Il libro ricostruisce i primi anni della guerra, quelli dal 1975 al 1979, gli anni dell’infanzia di Lamia. Ci rimarrà incastrata, insieme ai suoi coetanei, dai 7 ai 22 anni. Quindici anni che possiamo leggere ancora oggi in un Paese roso dall’ansia di vita e di ricchezza, un’attitudine che fa sembrare Beirut una ricca capitale occidentale in una frenetica vigilia dell’apocalisse.

Ma inframezzati ai suoni delle granate, nella testa di quegli ex ragazzi rimangono i colori dei primi cartoni animati (quando la luce elettrica c’è), delle gomme da masticare, dei cioccolatini. Come se la privazione e la carenza avessero amplificato e ancor più mitizzato quei prodotti che altrove hanno segnato gli anni di un pacifico boom.

“...nei periodi di tregua i miliziani, strafatti, sprofondano nelle poltrone di velluto rosso dei bar dall’atmosfera ovattata, scolandosi in bicchieri di cristallo litri e litri di Dom Pérignon e di Martini, di gin e di Chivas mentre strimpellano al pianoforte, il kalasnikov sempre a portata di mano, e i cadaveri dei nemici ai loro piedi. E’ una guerra disinvolta. Da noi l’importante è lo stile”.


Il libro alterna i ricordi dell’autrice a disegni coloratissimi che tracciano una galleria di personaggi, situazioni ed emozioni che non solo hanno segnato la storia del Libano ma anche l’immaginario pop degli anni Ottanta. Pennellate di Beirut, pennellate di storia, che alternano tragedia e leggerezza. Se c’è un difetto nel testo, è il casino libanese in quanto tale, difficile da maneggiare e semplificare per chi non conosca bene la storia del Paese.

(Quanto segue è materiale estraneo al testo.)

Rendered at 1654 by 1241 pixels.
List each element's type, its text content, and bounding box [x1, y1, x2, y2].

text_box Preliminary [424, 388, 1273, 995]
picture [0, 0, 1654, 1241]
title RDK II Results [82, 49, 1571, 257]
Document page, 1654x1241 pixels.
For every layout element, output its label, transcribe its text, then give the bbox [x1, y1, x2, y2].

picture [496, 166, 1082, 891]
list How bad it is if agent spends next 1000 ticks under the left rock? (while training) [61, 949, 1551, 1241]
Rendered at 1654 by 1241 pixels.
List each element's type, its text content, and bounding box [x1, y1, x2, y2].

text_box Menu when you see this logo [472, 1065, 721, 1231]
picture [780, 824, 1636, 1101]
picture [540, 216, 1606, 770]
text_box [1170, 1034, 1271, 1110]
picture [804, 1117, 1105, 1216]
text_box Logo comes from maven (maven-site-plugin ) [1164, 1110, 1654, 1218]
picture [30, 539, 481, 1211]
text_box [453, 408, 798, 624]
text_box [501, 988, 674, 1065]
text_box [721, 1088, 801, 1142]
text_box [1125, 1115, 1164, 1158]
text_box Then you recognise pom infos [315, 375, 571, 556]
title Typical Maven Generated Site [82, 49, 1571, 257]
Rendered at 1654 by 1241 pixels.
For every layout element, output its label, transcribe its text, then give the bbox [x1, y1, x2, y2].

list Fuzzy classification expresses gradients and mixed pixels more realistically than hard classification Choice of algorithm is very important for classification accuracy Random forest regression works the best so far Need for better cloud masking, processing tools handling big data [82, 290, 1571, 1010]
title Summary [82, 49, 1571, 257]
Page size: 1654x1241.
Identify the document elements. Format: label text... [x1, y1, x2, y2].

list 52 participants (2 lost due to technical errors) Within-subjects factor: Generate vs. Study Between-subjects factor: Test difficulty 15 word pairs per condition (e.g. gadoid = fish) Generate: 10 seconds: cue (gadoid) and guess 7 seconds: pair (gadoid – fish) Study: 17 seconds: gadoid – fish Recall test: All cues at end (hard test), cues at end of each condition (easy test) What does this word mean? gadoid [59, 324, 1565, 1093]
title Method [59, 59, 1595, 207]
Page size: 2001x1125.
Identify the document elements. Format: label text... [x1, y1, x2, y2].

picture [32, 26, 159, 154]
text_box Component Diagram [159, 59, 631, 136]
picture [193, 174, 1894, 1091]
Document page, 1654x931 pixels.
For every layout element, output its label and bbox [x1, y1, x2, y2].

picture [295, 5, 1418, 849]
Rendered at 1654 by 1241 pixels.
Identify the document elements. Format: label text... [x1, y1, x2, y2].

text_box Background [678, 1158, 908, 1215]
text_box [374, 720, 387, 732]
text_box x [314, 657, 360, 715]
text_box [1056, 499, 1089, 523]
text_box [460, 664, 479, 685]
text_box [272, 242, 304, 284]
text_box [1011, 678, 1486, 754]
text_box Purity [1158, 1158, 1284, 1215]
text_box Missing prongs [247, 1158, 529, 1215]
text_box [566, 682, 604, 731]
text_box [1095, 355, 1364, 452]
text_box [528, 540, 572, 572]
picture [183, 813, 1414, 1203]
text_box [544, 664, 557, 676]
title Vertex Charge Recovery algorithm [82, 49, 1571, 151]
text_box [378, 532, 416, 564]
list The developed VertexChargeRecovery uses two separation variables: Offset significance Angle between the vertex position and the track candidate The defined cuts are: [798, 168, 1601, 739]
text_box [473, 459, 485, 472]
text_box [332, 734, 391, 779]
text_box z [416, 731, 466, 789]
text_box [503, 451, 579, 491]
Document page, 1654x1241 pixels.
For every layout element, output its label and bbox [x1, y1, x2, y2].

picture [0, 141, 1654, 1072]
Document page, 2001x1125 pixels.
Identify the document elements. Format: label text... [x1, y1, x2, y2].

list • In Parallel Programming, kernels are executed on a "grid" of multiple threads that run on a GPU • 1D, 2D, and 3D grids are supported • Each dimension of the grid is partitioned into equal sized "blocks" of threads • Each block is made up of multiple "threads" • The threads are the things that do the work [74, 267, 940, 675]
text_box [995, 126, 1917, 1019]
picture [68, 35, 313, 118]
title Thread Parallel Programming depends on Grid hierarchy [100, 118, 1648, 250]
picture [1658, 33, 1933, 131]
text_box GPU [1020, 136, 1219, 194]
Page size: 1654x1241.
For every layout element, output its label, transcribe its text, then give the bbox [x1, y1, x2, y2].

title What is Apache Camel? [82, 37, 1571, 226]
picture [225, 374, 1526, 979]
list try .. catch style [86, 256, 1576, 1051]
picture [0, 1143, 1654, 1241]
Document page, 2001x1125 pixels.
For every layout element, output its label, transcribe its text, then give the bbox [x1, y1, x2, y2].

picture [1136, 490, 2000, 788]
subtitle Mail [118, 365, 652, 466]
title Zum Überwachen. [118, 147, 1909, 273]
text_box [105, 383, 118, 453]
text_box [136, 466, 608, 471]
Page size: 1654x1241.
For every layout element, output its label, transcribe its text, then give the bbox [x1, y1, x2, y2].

“Il disastro è totale, in poche settimane di tutti quei piccoli paradisi dove mi piaceva andare con mia madre quando ci recavamo in città non resta più niente. Abitavamo nel quartiere di Achrafiehm a solo poche vie dal Borj e dalla place del Martyrs, ma quando mi ritrovavo nel Borj, a Bab DDriss, nel Suq el-Jamil, in place Riad el-Solh o in rue Allenby, mi sentivo a Babilonia. E poi, d’un tratto, Babilonia è scomparsa“.